Al contrario; en el taller nos llevábamos perfectamente. Aquella mañana, la del
día en que pasó el «disgusto», estuvimos echando unas copas en la taberna
del Pelele, y me las pagó, por cierto, él.
-Tampoco, tampoco. Yo
nunca lo he tenío por costumbre, y el Negruzo, que la cogía a
menudo, entonces no la cogió, porque total fueron dos copillas, y de mañana, y
la cosa pasó al retirarnos.
-Fue de esas cosas...,
vamos, de esas cosas que hace un hombre..., sin saber muchas veces ni por qué
las hace. Verá usté... Yo tomé posada en ca elNegruzo porque él se
empeñó, diciéndome que estaría muy bien y muy bien. Tocante al hospedaje, no
tengo na que decir: su buen cocido, su buena cena, la cama aseá, y todo según
corresponde. Pero a mí me llevaba el demonio viendo el trato que le daba aquel
tío a su mujer delante de mí. Que la matase allá en su alcoba, malo será; pero
nadie tié que meterse; para eso era su señora. En mi cara... era cosa de
avergonzarme. Estar un hombre presenciando que a una mujer la hacen tajás, y
dejarlo... vamos, que se le requema a uno la sangre. Yo en jamás le levanté la
mano ni a mi madre ni a mis hermanas cuando vivía con ellas. Es mala vergüenza
para un hombre el sacudir a las hembras, y más si son como la Remigia, que se
cae de puro honrá.
Así se lo dije al Negruzo muchísimas
veces, y si hubiese quedado con vida él no lo negaría, que por amonestao no
quedó. ¿Sabe usted, don Jacinto, lo que me contestaba el fresco? Que la Remigia
era tan fea, que le chocaba que la saliesen defensores. «¿Para qué se quieren
las feas y las flacas esmirriás en el mundo?», era lo que decía. Y yo le
replicaba: «Pues mira: cuando atices leña a la Remigia, procura que no esté yo
elante, porque un día me atufo y hago una barbaridá»; y se reía, se reía a
carcajadas: «Anda, que le ha salío un galán a la Remigia.» Y usted dirá
-prosiguió el asesino- que siendo la Remigia tan buena, no se entiende por qué
la pegaba su hombre... Pues ahí está lo que me sacó de mis casillas. Ver que no
había motivo; pero ¿qué motivo?, ni como el que dice tanto así de la sombra de
pretexto. Que si la sopa de fideos era un engrudo..., que si los garbanzos
estaban duros..., que si los chicos lloraban..., que si faltaba un botón a la
blusa... Todo mentira las más veces...; y un descuido lo tiene cualquiera, me
se figura.

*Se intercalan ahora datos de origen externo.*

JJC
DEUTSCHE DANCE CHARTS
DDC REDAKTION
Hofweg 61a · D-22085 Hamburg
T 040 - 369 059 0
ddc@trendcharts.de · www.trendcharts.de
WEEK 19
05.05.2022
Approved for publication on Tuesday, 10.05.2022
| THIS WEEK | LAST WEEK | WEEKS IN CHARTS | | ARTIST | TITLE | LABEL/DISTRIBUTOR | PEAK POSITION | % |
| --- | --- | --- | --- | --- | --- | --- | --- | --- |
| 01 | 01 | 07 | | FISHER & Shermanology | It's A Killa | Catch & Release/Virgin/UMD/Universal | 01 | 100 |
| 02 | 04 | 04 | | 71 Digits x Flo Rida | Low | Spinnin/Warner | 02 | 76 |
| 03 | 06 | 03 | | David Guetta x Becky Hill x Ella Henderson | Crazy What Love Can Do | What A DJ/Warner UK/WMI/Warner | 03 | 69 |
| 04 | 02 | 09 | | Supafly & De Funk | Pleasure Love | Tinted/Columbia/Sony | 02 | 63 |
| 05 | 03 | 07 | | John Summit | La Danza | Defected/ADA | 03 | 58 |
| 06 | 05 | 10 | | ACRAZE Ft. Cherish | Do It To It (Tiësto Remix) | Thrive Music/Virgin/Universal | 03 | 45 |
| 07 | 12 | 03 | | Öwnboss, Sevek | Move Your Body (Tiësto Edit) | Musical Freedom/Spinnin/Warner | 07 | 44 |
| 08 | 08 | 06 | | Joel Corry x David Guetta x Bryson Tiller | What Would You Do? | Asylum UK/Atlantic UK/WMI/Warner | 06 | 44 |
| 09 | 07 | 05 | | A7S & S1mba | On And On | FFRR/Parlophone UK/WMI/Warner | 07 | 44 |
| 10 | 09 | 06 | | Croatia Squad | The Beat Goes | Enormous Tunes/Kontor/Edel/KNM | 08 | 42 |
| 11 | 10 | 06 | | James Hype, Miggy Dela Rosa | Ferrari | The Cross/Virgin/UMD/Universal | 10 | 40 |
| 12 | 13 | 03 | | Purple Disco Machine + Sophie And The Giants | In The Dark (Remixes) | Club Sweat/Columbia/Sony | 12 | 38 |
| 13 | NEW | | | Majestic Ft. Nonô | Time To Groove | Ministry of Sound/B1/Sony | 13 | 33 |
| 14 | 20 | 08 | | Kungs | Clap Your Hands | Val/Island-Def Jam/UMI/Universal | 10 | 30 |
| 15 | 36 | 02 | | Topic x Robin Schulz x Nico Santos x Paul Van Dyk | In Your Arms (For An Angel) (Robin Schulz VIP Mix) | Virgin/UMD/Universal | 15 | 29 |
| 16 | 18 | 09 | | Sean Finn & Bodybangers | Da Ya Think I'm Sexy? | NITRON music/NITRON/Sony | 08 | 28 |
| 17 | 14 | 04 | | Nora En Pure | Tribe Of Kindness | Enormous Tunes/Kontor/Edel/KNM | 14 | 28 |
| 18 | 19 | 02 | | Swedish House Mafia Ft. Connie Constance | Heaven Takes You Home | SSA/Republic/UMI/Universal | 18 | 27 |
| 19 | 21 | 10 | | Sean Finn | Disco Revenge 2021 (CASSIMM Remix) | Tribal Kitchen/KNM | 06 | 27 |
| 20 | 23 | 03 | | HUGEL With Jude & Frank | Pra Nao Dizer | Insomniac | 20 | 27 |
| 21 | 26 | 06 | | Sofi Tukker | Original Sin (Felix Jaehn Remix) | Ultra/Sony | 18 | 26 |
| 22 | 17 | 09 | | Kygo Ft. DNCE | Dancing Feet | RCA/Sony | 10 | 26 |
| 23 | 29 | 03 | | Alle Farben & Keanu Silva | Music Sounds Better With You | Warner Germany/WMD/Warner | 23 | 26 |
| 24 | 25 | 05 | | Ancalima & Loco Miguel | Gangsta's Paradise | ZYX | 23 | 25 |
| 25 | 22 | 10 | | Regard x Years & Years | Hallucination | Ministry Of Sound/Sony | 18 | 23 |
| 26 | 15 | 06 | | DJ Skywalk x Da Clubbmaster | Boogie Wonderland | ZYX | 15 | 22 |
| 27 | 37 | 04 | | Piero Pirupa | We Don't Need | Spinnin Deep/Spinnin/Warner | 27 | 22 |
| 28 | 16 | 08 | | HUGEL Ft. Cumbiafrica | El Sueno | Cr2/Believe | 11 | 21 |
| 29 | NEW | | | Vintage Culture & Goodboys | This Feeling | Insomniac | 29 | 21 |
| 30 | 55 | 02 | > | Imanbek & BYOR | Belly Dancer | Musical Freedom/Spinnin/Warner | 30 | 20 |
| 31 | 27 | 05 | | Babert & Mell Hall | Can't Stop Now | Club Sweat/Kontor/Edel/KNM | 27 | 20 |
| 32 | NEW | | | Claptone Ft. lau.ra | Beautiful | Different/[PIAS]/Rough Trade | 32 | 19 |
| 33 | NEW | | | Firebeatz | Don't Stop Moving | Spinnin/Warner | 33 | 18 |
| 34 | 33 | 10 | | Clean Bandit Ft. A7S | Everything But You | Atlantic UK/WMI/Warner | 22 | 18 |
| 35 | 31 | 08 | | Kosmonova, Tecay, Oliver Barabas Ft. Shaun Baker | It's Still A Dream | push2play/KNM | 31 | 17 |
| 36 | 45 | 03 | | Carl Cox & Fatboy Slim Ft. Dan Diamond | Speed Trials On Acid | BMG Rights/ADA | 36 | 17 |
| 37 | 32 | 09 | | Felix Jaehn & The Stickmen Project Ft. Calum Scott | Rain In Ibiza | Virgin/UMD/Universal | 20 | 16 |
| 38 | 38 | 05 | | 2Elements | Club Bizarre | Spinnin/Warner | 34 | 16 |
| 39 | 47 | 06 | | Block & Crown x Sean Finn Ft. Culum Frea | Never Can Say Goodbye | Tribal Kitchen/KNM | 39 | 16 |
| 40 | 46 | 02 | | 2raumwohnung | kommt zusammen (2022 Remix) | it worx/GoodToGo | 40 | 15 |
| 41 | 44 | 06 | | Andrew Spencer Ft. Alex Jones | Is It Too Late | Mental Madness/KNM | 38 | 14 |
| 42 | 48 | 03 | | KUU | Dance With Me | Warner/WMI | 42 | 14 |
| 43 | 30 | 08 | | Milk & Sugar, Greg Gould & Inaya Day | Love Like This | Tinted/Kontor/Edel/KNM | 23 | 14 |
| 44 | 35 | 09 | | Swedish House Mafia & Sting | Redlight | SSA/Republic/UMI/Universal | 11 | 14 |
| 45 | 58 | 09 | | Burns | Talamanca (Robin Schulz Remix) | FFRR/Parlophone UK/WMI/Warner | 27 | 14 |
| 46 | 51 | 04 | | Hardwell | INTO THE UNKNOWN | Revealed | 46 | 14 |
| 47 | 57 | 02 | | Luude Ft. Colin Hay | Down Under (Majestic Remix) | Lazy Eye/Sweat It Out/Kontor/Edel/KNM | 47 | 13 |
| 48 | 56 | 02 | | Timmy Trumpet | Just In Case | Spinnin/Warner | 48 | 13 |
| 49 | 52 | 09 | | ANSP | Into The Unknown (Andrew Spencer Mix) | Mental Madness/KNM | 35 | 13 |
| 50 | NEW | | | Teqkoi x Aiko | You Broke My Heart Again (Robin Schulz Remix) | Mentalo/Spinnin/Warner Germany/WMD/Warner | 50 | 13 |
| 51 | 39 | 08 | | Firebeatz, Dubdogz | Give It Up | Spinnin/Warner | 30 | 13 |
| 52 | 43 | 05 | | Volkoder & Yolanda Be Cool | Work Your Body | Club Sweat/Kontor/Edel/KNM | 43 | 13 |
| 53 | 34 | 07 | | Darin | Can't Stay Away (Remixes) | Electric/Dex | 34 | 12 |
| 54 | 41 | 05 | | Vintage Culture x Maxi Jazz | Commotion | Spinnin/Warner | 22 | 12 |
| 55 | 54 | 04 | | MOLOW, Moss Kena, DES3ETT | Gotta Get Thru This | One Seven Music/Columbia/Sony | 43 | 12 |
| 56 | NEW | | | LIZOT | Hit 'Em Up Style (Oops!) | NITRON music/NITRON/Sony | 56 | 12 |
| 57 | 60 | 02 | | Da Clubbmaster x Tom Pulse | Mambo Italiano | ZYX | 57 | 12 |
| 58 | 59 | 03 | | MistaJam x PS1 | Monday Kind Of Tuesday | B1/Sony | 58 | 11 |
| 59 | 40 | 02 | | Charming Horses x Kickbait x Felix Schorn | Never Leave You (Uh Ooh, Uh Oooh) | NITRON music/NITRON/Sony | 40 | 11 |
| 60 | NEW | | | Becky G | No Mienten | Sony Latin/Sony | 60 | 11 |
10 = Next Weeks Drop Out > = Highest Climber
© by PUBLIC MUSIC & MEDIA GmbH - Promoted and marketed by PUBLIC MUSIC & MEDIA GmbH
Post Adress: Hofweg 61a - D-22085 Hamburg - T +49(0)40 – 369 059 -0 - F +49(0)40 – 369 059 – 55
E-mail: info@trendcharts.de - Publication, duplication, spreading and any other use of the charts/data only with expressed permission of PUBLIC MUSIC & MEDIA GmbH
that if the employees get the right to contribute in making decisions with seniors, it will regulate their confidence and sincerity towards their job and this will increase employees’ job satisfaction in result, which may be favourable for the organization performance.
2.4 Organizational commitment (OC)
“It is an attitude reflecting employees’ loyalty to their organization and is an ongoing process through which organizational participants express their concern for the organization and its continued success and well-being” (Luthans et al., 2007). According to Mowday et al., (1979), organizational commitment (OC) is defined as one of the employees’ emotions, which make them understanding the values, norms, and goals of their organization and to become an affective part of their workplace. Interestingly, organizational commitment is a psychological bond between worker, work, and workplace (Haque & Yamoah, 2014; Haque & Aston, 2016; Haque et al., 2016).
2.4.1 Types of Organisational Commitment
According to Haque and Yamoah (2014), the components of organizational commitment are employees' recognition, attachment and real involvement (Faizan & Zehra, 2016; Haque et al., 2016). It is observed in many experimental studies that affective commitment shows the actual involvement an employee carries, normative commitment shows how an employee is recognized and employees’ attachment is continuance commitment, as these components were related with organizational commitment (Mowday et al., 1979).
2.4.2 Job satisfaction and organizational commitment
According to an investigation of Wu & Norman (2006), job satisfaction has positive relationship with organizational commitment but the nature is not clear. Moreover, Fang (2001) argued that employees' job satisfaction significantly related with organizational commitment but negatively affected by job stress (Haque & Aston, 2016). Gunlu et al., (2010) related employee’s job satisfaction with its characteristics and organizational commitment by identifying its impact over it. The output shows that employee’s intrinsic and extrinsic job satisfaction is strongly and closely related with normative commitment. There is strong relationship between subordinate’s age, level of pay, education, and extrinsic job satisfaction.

En fin, que el día de la cosa..., de la desgracia..., porque en
medio de todo, desgracia fue..., pues el Negruzo entró en su
casa de mal talante, y sin reparar que estaba yo allí, y también el mayor de
los niños, una criatura de ocho años, la tomó con la Remigia, y por primera
providencia le pegó dos puñetazos en el pecho. Y como ella se echó a llorar, la
dio una patá en una pierna que la tiró al suelo, y ya que la vio en el suelo,
alzó una silla para darla Dios sabe dónde... Y entonces, un servidor...; na...,
el demonio... Me lo hubiese comido, vamos; le di tantas, sin saber lo que
estaba haciendo, que me contaron después que hasta le «secioné» una oreja y
tres dedos de la mano... No, por avisado no fue; que se lo advertí veces. ¡Y no
hubo más!... ¡Ah! Sí. El chico pequeño, cuando yo me harté de dar, vino a mirar
a su padre, que ya no se movía, y me dijo muy calladito: «¡Bien hecho!»
-Se hará lo posible...
Pero como no se trata de un crimen pasional, no me atrevo a que usted esté muy
esperanzado... ¿Por qué no dice usted, cuando llegue el caso, que andaba usted
prendado de la Remigia?
-Porque sólo con verla,
señor, no lo creerán... Y tampoco es mu regular eso de calumniar a una mujer
decente.
«Pues lo que es éste, de
presidio no se escapa», pensó el defensor malhumorado, y resolviendo ya, en su
interior, no «apretar» en aquel asunto borroso y deslucido.